On pense par exemple à :
- des soins médicaux récents non remboursés
- le dernier avertissement d’impôts dû
- d’autres charges directement liées aux derniers moments de la vie
Mais attention, c’est un plafond global : toutes ces dépenses, funéraires et autres, doivent tenir dans cette somme maximale de 5 910 euros.
Méfiez-vous des retraits non autorisés
Un point nécessite une vigilance particulière.
Certaines personnes, pensant bien faire ou pour gagner du temps, sont tentées d’utiliser la carte bancaire du défunt pour effectuer un retrait avant que la banque n’ait procédé au blocage.
Bien que compréhensible dans l’urgence, cette pratique est rigoureusement interdite par la loi.
Elle est assimilée à une soustraction de biens successoraux et peut entraîner de sérieuses conséquences :
- des amendes ou des pénalités financières
- des tensions, voire des conflits judiciaires, avec les autres héritiers
- la perte potentielle d’une partie de ses droits dans l’héritage
La voie légale, bien que semblant plus administrative, reste toujours la plus sûre et la plus apaisante pour tous.
Des frais de succession bancaires mieux régulés depuis 2025
Les banques facturent également des frais pour la gestion administrative d’un dossier de succession.

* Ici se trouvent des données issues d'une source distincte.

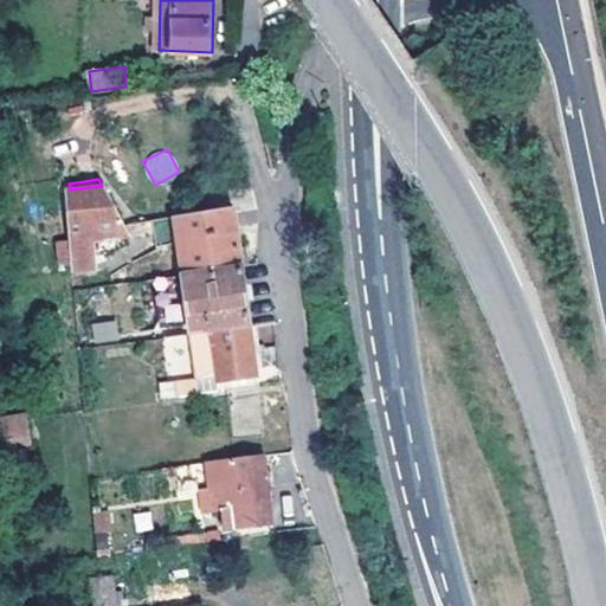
[(64,191),(72,269),(101,263),(101,252),(127,230),(126,224),(102,186),(70,189),(64,191)]
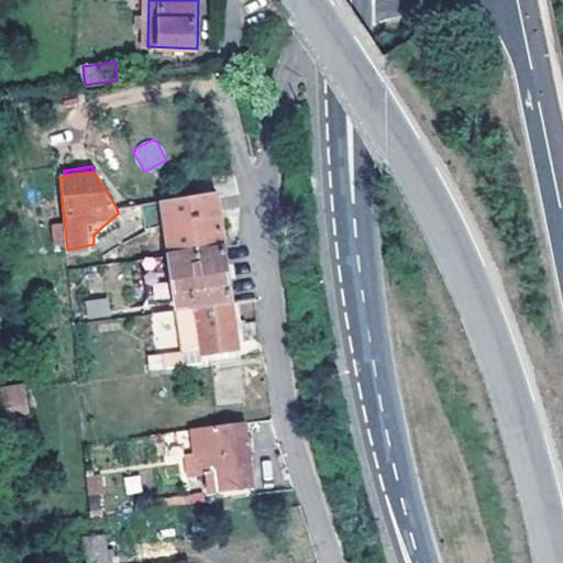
[(164,200),(172,254),(225,246),(218,191),(164,200)]
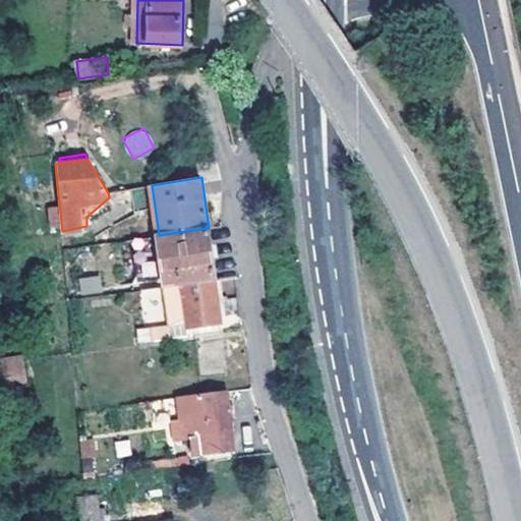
[(159,235),(133,238),(140,283),(166,280),(167,284),(217,278),(210,229),(209,228),(159,235)]
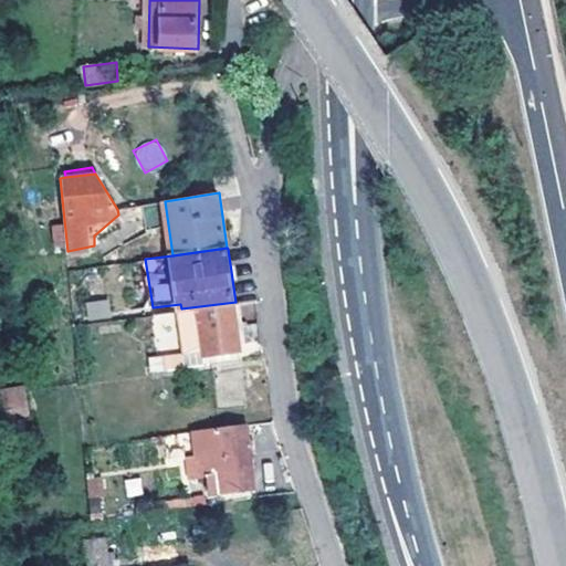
[(87,321),(112,316),(108,299),(84,303),(87,321)]
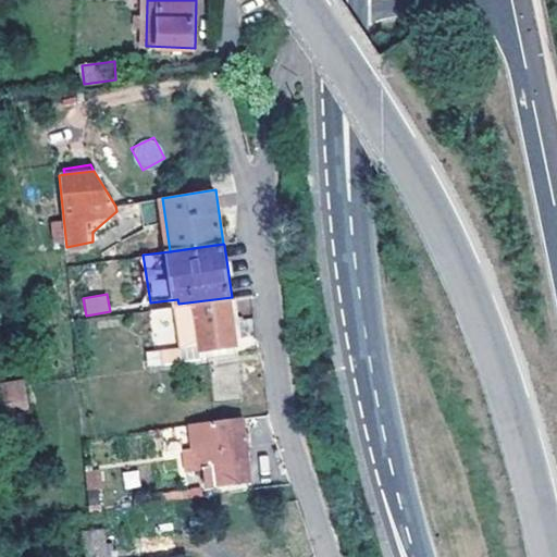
[(239,345),(233,300),(196,305),(201,337),(203,351),(239,345)]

Ces frais couvrent des prestations comme :
- la clôture définitive des comptes
- l’ensemble des formalités administratives liées au décès
- les virements des fonds aux bénéficiaires désignés
Leur montant oscillait traditionnellement entre 200 et 500 euros.
Cependant, une évolution législative récente est venue encadrer ces tarifs. Depuis la loi du 13 mai 2025, les pratiques des établissements sont plus transparentes et les plafonds mieux définis, limitant ainsi les risques de surfacturation.
Traverser un deuil est suffisamment éprouvant sans y ajouter des soucis administratifs ou financiers. Connaître ces règles, c’est se donner les moyens d’organiser un dernier hommage dans le respect, la sérénité et l’équité pour chacun.